I Built 'Chat With Your Docs' From Scratch — Supabase + pgvector + a Free Local Embedder

#ai #rag #supabase #beginners

"Chat with your PDF / your notes / your docs" is everywhere. Today we build it from scratch and you'll see it's just three moves: retrieve, then generate — with one prompt trick that stops the hallucinations.

This is Day 46 of TechFromZero. Yesterday (Day 45) we built the retrieval half with pgvector. Today we add the answer half and host it on Supabase.

RAG in one line

Find the relevant chunks of your documents, paste them into the prompt, and tell the model to answer using only those.

That's Retrieval-Augmented Generation. The "augmented" part is just stuffing real context into the prompt so the model isn't guessing from memory.

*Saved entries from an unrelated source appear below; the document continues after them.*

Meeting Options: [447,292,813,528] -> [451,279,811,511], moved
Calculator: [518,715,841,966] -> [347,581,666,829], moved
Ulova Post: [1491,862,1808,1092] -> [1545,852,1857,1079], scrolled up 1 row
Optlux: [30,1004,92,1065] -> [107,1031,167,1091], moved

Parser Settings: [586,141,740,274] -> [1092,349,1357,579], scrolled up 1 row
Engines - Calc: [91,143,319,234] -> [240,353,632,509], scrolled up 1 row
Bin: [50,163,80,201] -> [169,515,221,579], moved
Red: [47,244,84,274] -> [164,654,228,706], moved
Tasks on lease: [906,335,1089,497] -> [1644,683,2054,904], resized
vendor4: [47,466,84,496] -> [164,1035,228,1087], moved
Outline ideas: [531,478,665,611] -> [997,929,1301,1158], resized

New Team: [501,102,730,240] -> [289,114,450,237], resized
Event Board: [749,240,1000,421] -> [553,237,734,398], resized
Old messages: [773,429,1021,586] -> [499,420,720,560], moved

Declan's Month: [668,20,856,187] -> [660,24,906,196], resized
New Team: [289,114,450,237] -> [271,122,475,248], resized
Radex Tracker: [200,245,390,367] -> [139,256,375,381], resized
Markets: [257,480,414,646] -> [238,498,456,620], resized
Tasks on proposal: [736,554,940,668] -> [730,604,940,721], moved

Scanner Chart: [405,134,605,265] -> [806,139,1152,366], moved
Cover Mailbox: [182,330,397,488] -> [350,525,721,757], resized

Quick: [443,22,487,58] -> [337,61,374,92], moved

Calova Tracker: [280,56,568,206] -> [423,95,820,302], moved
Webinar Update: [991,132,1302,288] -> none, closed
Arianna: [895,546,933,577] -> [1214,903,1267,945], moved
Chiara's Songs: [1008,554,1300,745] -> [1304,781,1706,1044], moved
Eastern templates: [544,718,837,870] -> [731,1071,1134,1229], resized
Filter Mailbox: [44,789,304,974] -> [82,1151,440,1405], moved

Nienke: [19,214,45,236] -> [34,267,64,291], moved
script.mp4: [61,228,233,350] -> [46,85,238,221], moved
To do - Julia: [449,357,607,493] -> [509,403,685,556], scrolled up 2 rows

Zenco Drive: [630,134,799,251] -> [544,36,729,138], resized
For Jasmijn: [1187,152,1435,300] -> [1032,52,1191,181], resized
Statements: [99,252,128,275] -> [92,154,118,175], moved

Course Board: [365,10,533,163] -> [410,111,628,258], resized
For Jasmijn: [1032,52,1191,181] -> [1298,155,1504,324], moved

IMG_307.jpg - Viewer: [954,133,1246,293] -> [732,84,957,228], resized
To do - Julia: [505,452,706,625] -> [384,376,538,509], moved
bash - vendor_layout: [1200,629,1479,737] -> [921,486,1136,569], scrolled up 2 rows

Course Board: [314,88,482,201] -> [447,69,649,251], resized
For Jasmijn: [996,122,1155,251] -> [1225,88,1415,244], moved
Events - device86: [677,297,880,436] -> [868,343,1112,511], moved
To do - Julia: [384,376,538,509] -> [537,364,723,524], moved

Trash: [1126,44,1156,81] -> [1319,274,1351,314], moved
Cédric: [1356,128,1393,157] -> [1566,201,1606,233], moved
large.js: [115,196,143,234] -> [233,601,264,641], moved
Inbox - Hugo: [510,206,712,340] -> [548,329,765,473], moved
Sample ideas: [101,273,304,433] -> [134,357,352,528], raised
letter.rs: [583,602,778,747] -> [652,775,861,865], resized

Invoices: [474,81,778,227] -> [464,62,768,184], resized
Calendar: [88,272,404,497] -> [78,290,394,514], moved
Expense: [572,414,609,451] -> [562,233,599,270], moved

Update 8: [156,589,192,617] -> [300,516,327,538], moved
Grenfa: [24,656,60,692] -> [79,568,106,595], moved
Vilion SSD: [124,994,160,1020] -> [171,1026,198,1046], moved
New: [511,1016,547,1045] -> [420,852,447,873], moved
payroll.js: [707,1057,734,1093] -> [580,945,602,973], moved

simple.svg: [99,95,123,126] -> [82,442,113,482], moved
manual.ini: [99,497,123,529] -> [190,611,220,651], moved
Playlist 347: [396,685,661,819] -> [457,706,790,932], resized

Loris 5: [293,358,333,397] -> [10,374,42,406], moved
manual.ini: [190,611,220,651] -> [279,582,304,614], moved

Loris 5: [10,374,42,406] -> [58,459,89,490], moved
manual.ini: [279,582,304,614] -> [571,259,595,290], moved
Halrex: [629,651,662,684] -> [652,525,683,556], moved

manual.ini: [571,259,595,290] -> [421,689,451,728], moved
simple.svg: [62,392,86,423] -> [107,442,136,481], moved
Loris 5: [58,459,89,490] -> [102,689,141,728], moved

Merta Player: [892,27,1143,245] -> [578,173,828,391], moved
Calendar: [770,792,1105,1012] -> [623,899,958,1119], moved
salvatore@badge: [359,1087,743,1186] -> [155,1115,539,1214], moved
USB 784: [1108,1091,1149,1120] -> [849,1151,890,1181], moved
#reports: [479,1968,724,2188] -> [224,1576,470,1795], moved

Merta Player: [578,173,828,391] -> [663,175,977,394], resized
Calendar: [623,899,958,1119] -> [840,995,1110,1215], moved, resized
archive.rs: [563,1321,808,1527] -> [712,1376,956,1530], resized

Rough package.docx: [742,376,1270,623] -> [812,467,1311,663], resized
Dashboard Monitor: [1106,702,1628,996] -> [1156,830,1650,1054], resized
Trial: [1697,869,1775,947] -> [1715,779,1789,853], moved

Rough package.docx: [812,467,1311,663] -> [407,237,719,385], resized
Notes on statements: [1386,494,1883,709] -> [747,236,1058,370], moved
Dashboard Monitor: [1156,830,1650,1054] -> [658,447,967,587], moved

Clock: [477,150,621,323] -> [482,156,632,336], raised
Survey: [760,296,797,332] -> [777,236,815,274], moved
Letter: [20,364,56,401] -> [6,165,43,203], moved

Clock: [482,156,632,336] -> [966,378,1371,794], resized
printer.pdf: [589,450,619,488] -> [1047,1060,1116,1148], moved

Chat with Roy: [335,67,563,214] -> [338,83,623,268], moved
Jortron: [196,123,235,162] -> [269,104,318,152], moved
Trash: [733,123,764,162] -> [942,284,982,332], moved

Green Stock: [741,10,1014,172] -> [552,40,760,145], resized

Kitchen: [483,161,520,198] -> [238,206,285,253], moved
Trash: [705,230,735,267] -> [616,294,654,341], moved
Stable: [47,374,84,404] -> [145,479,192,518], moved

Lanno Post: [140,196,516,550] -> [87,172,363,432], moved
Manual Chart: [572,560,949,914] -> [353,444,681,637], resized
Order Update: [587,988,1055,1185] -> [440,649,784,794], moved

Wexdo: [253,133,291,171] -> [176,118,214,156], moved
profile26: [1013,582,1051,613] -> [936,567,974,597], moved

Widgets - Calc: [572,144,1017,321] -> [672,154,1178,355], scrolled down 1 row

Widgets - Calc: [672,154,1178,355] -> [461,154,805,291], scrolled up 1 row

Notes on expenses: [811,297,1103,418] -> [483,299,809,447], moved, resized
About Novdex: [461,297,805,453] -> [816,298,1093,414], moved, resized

1. Storage: Supabase is Postgres, so pgvector is one click

Supabase is hosted Postgres with an auto-generated API. Because it's just Postgres, vector search needs no separate database:

create extension if not exists vector;

create table documents (
  id        bigserial primary key,
  content   text,
  embedding vector(384)
);

-- one RPC the app calls to get the closest chunks
create function match_documents(query_embedding vector(384), match_count int)
returns table (id bigint, content text, similarity float)
language sql stable as $$
  select id, content, 1 - (embedding <=> query_embedding) as similarity
  from documents order by embedding <=> query_embedding limit match_count;
$$;

2. Ingest: chunk → embed → store

Split your docs into paragraph-sized chunks, embed each with a free local model (all-MiniLM-L6-v2 via Transformers.js — no key, nothing leaves your machine), and insert the row + vector:

const embedding = await embed(chunk);     // 384 numbers
await supabase.from("documents").insert({ content: chunk, embedding });

Chunk size matters: too big buries the answer in noise, too small loses meaning. A few hundred characters is a good start.

3. Retrieve + Generate (the payoff)

Embed the question with the same model, ask Supabase for the closest chunks, then hand them to the LLM:

const query_embedding = await embed(question);
const { data: chunks } = await supabase.rpc("match_documents", { query_embedding, match_count: 4 });

const prompt = `Answer using ONLY the context below.
If the answer isn't there, say "I don't know based on the documents."

Context:
${chunks.map(c => "- " + c.content).join("\n")}

Question: ${question}`;

const answer = (await gemini.generateContent(prompt)).response.text();

The line that kills hallucinations

"Answer using ONLY the context. If it isn't there, say I don't know."

Without it, the model blends its own (possibly wrong) memory back in. With it, the model becomes a librarian that quotes your documents instead of a stranger guessing. Return the chunks alongside the answer so users can verify.